Pénurie de beurre : info ou intox ?

Depuis plusieurs semaines, internet et les réseaux sociaux s'emballent au sujet d'une pénurie de beurre. Vraie pénurie ou "tensions" provisoires sur le marché? D'après Baptiste Lelyon, experts productions animales, Crédit Agricole SA : "il y a certes des tensions, mais elles restent localisées et souvent de courte durée."

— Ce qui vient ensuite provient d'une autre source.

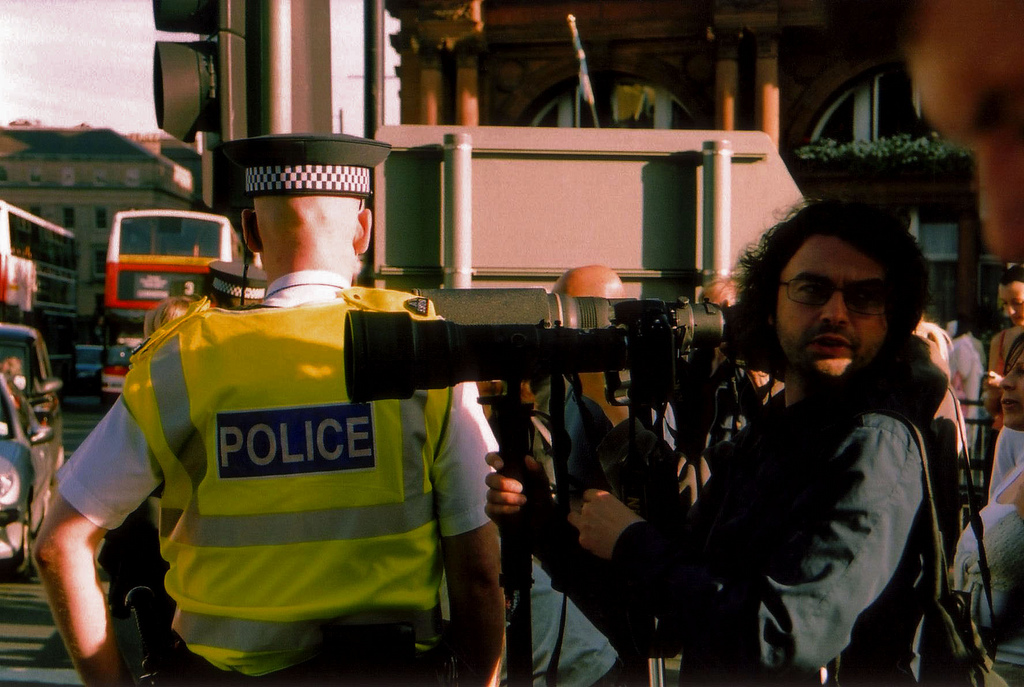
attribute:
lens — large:
[340, 300, 369, 412]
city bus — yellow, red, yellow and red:
[104, 206, 250, 343]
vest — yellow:
[118, 281, 455, 677]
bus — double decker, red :
[100, 205, 240, 398]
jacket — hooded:
[540, 352, 937, 684]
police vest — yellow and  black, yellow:
[113, 278, 458, 678]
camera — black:
[353, 231, 699, 593]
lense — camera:
[353, 338, 682, 415]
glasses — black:
[752, 268, 920, 333]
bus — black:
[73, 164, 283, 377]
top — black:
[581, 407, 1009, 683]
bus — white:
[44, 203, 272, 308]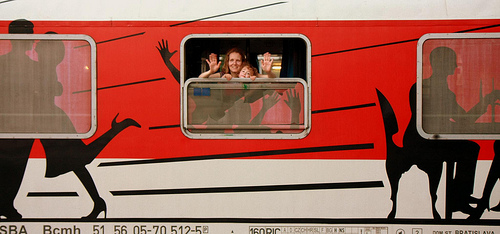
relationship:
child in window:
[221, 64, 260, 82] [176, 32, 311, 137]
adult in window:
[195, 50, 275, 77] [176, 32, 311, 137]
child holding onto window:
[194, 62, 256, 121] [176, 32, 311, 137]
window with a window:
[410, 25, 487, 141] [172, 26, 317, 148]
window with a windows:
[410, 25, 487, 141] [0, 33, 98, 141]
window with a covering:
[410, 25, 487, 141] [178, 76, 312, 139]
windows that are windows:
[22, 17, 499, 200] [0, 33, 98, 141]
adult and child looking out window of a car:
[198, 47, 278, 78] [0, 1, 498, 232]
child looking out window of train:
[221, 64, 260, 82] [124, 50, 345, 153]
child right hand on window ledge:
[221, 64, 260, 82] [185, 75, 300, 83]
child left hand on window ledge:
[221, 64, 260, 82] [178, 100, 280, 203]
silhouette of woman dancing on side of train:
[29, 29, 142, 222] [2, 2, 497, 232]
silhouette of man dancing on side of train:
[1, 15, 65, 222] [2, 2, 497, 232]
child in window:
[221, 64, 260, 82] [186, 24, 323, 129]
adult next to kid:
[198, 47, 278, 78] [235, 57, 259, 79]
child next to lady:
[221, 64, 260, 82] [201, 40, 248, 84]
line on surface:
[336, 95, 368, 120] [336, 51, 388, 103]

Y-a-t-il une pénurie de beurre ? 

Baptiste Lelyon: "Il est délicat de parler de pénurie. Cela signifierait que la production de beurre est à l'arrêt et qu'il n'y aurait plus d'approvisionnement des supermarchés ou des industriels. Or ce n'est pas du tout le cas. Il y a certes des tensions, mais elles restent localisées et souvent de courte durée. Les prix d'achat du beurre par la GMS ont été fixés en février dernier lors des renégociations des contrats pour l'ensemble de l'année et certaines enseignes rechignent à renégocier les prix à la hausse. En conséquence, les industriels laitiers arbitrent les fabrications et choisissent en priorité d'utiliser le lait pour faire des fromages dont le commerce est en ce moment très dynamique. Les délais d'approvisionnement s'allongent donc un peu, mais hormis de rares cas, les supermarchés restent approvisionnés en beurre.

Il est vrai que le prix de la matière grasse sur le marché international a plus que doublé en 18 mois pour dépasser les 6 500 €/tonne fin octobre. Cette hausse s'explique par plusieurs facteurs. Tout d'abord, la consommation de beurre a rebondi depuis que plusieurs études scientifiques ont réhabilité le beurre comme bénéfique pour la santé. Ensuite, de nombreux industriels utilisent désormais du beurre à la place de l'huile de palme pour certaines fabrications. Enfin, la viennoiserie et la pâtisserie française connaissent un boom à l'étranger et particulièrement en Asie."

Dans un contexte de forte augmentation du prix du beurre, que pensez-vous du prix payé au producteur ? 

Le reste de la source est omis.